OriGene Technologies acquired the assets of SDIX (NSDQ: SDIX) for $16 million, adding SDIX's signature platform, Advanced Genomic Antibody Technology™, to OriGene's collection of research tools, notably its cDNA library (see story). OriGene has global operations, including three facilities in China, which will give greater visibility to SDIX products. Two weeks ago, OriGene raised $21.3 million from China-focused investors in a C round.
Tong Ren Tang Technologies (HK: 01666), a maker of Traditional Chinese Medicines, is moving forward on its long-term plan to spin off and IPO a subsidiary, TRT Chinese Medicine, on the ChiNext exchange, probably within the next three months. TRT Chinese Medicines is China's largest exporter of TCM products. Details of the offering are not yet available.

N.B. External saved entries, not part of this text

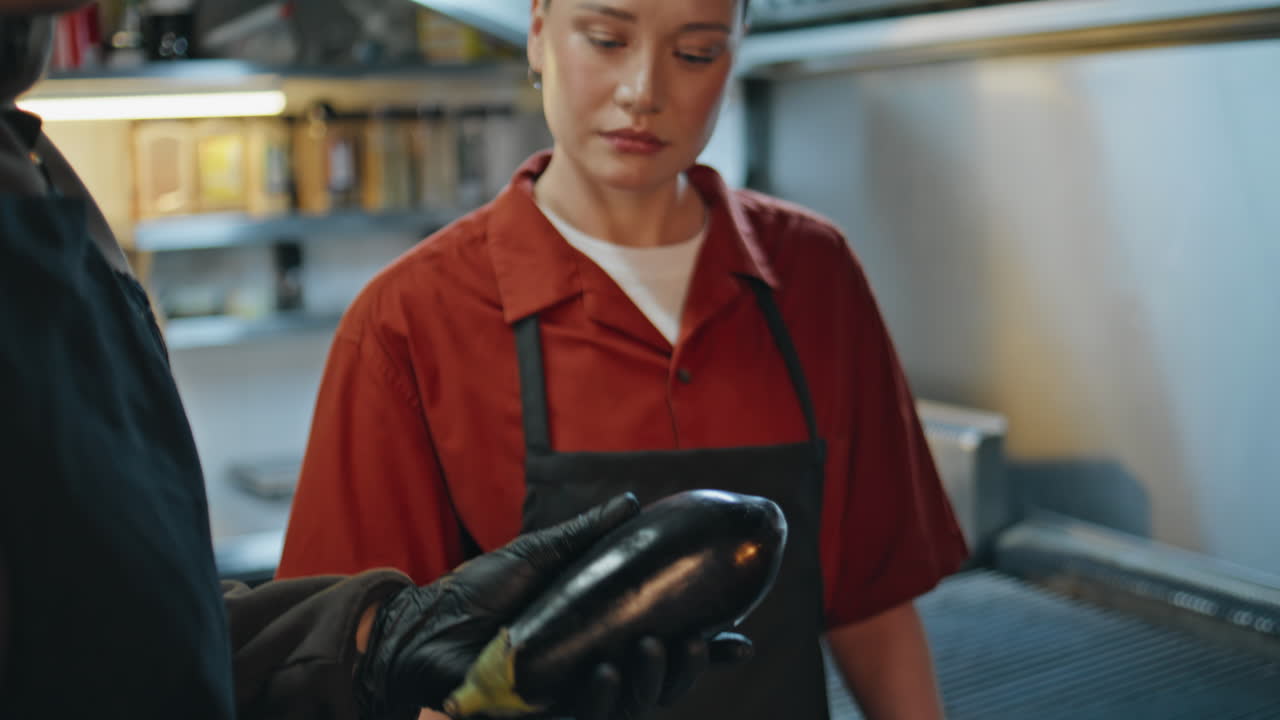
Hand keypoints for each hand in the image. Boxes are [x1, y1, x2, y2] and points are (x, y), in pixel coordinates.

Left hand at [354, 493, 752, 719]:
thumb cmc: (476, 593)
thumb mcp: (539, 555)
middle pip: (657, 686)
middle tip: (689, 640)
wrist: (420, 625)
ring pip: (629, 706)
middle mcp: (592, 674)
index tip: (741, 640)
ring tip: (650, 649)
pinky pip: (584, 718)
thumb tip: (634, 502)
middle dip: (684, 670)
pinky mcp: (540, 715)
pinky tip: (604, 673)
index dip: (706, 654)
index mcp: (599, 639)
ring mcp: (567, 699)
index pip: (664, 652)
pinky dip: (601, 699)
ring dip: (649, 684)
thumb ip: (587, 535)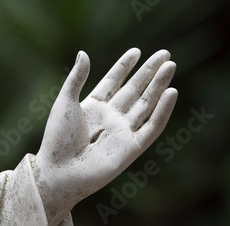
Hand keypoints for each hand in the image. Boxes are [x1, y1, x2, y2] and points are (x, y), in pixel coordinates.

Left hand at [33, 48, 177, 225]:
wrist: (60, 171)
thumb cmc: (57, 139)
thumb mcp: (65, 102)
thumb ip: (76, 78)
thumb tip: (83, 53)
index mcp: (94, 107)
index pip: (114, 82)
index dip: (125, 66)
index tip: (137, 51)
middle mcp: (111, 118)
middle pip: (135, 90)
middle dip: (150, 72)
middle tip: (165, 54)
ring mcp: (123, 132)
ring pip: (146, 105)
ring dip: (159, 86)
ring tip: (170, 66)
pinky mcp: (132, 148)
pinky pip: (152, 127)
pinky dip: (162, 111)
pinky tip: (171, 93)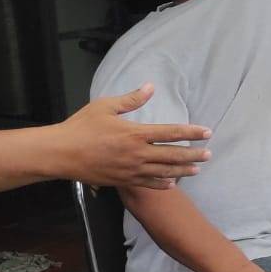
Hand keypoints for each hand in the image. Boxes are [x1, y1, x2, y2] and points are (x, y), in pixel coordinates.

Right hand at [58, 87, 211, 189]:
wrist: (60, 154)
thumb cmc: (81, 127)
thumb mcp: (105, 107)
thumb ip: (131, 99)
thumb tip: (150, 87)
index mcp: (135, 133)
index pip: (171, 132)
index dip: (192, 133)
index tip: (207, 132)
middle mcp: (137, 153)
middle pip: (173, 155)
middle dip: (193, 154)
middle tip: (209, 154)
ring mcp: (131, 169)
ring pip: (164, 172)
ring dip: (183, 170)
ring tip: (197, 169)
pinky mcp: (123, 180)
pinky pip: (148, 184)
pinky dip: (162, 184)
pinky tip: (173, 183)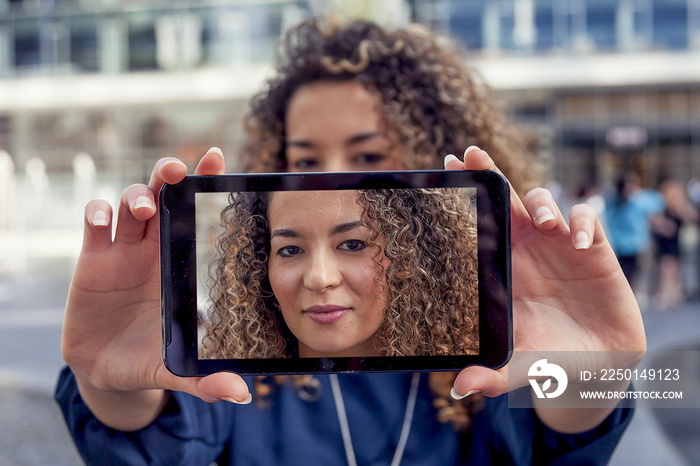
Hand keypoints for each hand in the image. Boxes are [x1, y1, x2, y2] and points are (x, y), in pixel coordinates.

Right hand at [61, 148, 250, 430]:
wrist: (107, 369)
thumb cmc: (148, 357)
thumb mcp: (175, 366)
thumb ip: (204, 379)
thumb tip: (242, 396)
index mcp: (176, 263)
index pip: (189, 213)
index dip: (199, 182)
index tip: (216, 157)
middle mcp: (150, 251)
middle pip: (157, 197)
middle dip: (164, 178)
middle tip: (176, 170)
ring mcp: (119, 253)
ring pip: (127, 206)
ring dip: (135, 196)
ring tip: (146, 207)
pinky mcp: (90, 262)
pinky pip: (93, 227)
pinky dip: (98, 214)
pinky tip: (104, 218)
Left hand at [446, 147, 645, 430]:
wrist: (596, 364)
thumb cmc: (550, 358)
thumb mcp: (521, 366)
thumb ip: (494, 374)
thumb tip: (461, 388)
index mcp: (503, 270)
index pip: (478, 227)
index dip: (464, 199)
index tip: (443, 170)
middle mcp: (527, 251)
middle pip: (505, 202)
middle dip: (489, 174)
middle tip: (469, 154)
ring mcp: (559, 246)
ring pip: (545, 202)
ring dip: (544, 203)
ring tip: (549, 222)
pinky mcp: (593, 250)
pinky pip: (586, 220)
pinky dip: (583, 222)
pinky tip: (580, 242)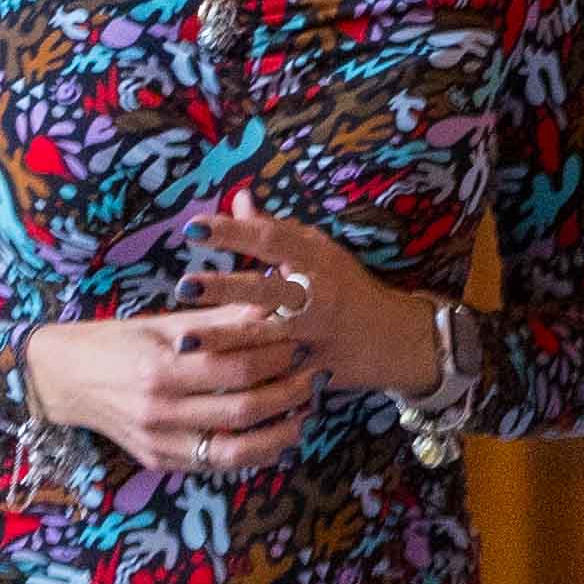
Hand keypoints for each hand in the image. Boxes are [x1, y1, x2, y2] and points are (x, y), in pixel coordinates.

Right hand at [18, 289, 322, 476]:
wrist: (63, 377)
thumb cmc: (119, 340)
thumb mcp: (166, 321)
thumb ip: (221, 319)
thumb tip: (277, 300)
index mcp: (161, 367)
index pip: (239, 368)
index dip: (279, 357)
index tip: (303, 342)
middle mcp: (159, 409)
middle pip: (244, 409)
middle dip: (291, 392)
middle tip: (318, 374)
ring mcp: (157, 440)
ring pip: (236, 448)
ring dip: (282, 430)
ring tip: (307, 410)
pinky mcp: (158, 460)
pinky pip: (216, 465)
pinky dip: (254, 454)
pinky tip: (279, 435)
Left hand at [192, 201, 443, 398]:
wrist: (400, 338)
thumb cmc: (349, 289)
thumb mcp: (319, 253)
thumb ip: (275, 230)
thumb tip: (238, 198)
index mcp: (317, 260)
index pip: (271, 240)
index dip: (233, 233)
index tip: (193, 228)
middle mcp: (320, 295)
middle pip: (269, 290)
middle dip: (227, 289)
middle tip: (184, 286)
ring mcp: (319, 335)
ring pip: (268, 338)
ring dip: (225, 340)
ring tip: (183, 341)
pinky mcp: (318, 369)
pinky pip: (278, 376)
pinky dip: (247, 381)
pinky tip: (212, 385)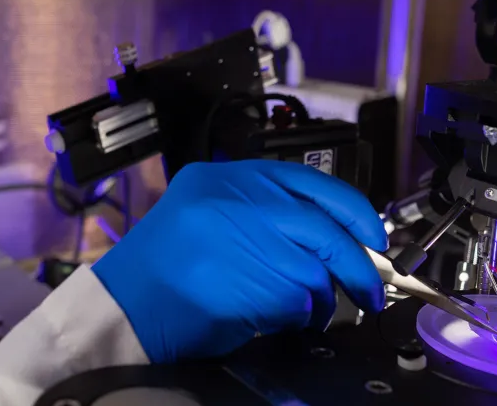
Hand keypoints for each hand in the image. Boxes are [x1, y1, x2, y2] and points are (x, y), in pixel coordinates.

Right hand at [90, 160, 387, 362]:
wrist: (122, 305)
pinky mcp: (250, 284)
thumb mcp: (207, 209)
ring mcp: (246, 241)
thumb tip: (326, 234)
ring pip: (317, 271)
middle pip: (326, 229)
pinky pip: (298, 302)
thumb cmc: (164, 265)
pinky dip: (299, 317)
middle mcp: (241, 201)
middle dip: (358, 265)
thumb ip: (261, 210)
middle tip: (371, 288)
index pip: (313, 183)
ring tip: (314, 311)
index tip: (374, 236)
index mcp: (232, 177)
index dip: (355, 212)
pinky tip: (281, 319)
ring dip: (325, 299)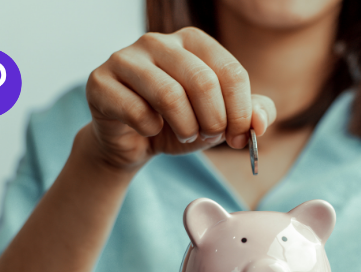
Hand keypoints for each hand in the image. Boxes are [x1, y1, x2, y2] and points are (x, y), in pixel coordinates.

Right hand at [82, 27, 276, 169]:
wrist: (134, 141)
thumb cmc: (180, 123)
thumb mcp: (222, 120)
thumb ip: (251, 114)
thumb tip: (259, 123)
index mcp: (192, 40)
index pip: (232, 72)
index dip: (240, 113)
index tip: (238, 137)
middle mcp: (158, 41)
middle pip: (203, 82)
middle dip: (214, 120)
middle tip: (209, 136)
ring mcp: (125, 58)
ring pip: (170, 95)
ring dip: (185, 127)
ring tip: (185, 134)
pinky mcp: (100, 82)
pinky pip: (137, 112)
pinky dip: (151, 130)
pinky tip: (150, 130)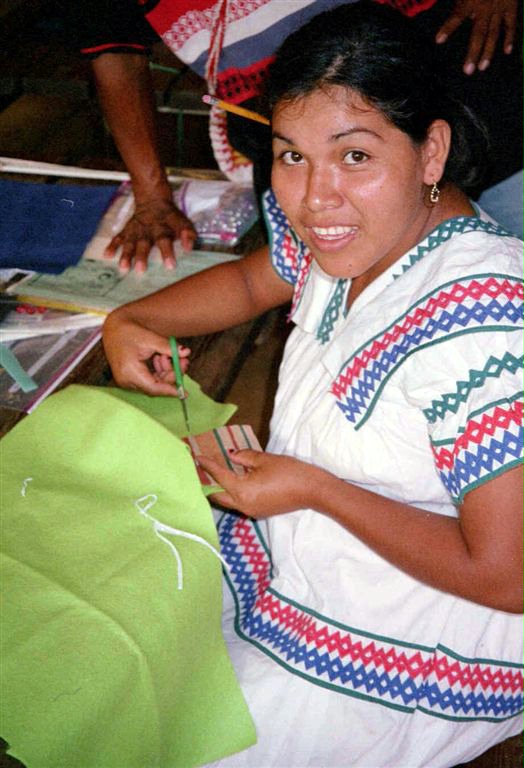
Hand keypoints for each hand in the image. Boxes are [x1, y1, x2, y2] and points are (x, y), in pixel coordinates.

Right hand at [102, 310, 189, 395]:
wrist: (113, 327)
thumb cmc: (129, 331)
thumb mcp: (150, 338)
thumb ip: (168, 348)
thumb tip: (186, 352)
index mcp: (130, 371)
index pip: (153, 387)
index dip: (170, 390)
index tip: (185, 393)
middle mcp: (126, 380)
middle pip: (155, 386)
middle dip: (171, 375)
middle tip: (183, 361)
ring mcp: (126, 380)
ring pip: (152, 383)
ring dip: (164, 372)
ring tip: (167, 355)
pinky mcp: (128, 378)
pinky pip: (147, 380)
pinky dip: (157, 371)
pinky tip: (159, 358)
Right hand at [104, 197, 196, 272]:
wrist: (153, 200)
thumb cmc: (170, 218)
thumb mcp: (182, 222)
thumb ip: (187, 234)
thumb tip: (189, 248)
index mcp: (163, 228)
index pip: (165, 240)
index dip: (167, 252)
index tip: (170, 266)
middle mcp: (148, 229)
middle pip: (144, 243)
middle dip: (142, 256)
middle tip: (140, 270)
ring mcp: (136, 230)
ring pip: (130, 242)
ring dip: (126, 255)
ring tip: (123, 268)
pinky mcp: (127, 230)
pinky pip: (118, 238)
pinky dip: (112, 246)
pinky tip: (107, 256)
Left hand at [197, 449, 324, 517]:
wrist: (312, 490)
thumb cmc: (289, 472)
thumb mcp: (265, 460)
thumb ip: (244, 457)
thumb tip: (231, 456)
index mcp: (242, 491)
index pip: (219, 477)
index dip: (207, 465)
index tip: (197, 457)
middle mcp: (243, 505)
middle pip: (218, 496)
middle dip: (208, 483)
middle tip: (201, 470)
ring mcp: (251, 511)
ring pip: (228, 501)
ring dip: (220, 489)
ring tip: (214, 474)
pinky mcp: (260, 512)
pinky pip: (240, 503)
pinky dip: (233, 492)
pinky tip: (234, 481)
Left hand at [435, 0, 516, 73]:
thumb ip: (456, 0)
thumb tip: (436, 8)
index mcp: (470, 1)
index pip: (457, 16)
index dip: (448, 28)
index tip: (438, 40)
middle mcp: (485, 8)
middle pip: (478, 34)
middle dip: (473, 53)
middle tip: (467, 71)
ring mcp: (499, 8)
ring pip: (494, 34)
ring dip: (488, 51)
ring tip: (482, 67)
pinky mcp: (511, 6)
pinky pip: (511, 24)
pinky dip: (510, 37)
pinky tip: (507, 51)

The National Center for Drug Screening of China, located in Shanghai's Zhangjiang Hi-Tech Park, will collaborate with PerkinElmer (NYSE: PKI) to validate new diagnostic tests for diabetes in Asian populations (see story). Their partnership will be called the Translational Medicine Collaboration Center. Using next-generation sequencing technologies, the Center will seek to bring personalized medicine concepts to diabetes treatment in China.
Eddingpharm, a Shanghai company, signed a collaboration agreement with GlaxoSmithKline China (NYSE: GSK) that gives Eddingpharm exclusive rights to market and distribute Tykerb in China (see story). Tykerb was recently approved by the SFDA as a treatment for patients with HER2 positive breast cancer. The drug was indicated as a second-line treatment in patients with advanced or metastatic cancer. Terms were not disclosed.
Government and Regulatory
Last week, China issued its new 2012 Essential Drug List, a list that will have a profound effect on the pharmaceutical scene in China. Original research by ChinaBio discovered a revolutionary change in the new rules: China's Ministry of Health told provincial/municipal governments to consider quality - not just price - when choosing a drug supplier for the list. Under the new guidelines, provincial and local governments must provide their citizens with high quality drugs at a reasonable price. For drug companies, the change means that having one of their drugs included on the list can be a positive event, rather than a negative one.
In President Obama's new 2014 budget request, the FDA asked for $4.7 million to carry out inspections of China pharmas that export products to the US during the fiscal year 2014. The request includes funding for nine full-time equivalent employees. In previous years, the agency did not break out separate line items for China drug safety inspections. Once the employees are trained and up to speed, the FDA projects they will conduct 120 inspections per year by 2016.
In the wake of the growing bird flu outbreak, China's SFDA will fast-track approvals of a flu treatment - not a vaccine - known as peramivir. The drug is a neuraminidase inhibitor, which works by preventing the virus from moving from an infected cell to infect other cells. Guangzhou Nanxin Pharma has been approved to produce the medicine, and it expects to begin distributing the drug in 30 days. Other China pharmas have also filed for approval to make the drug or conduct human clinical trials.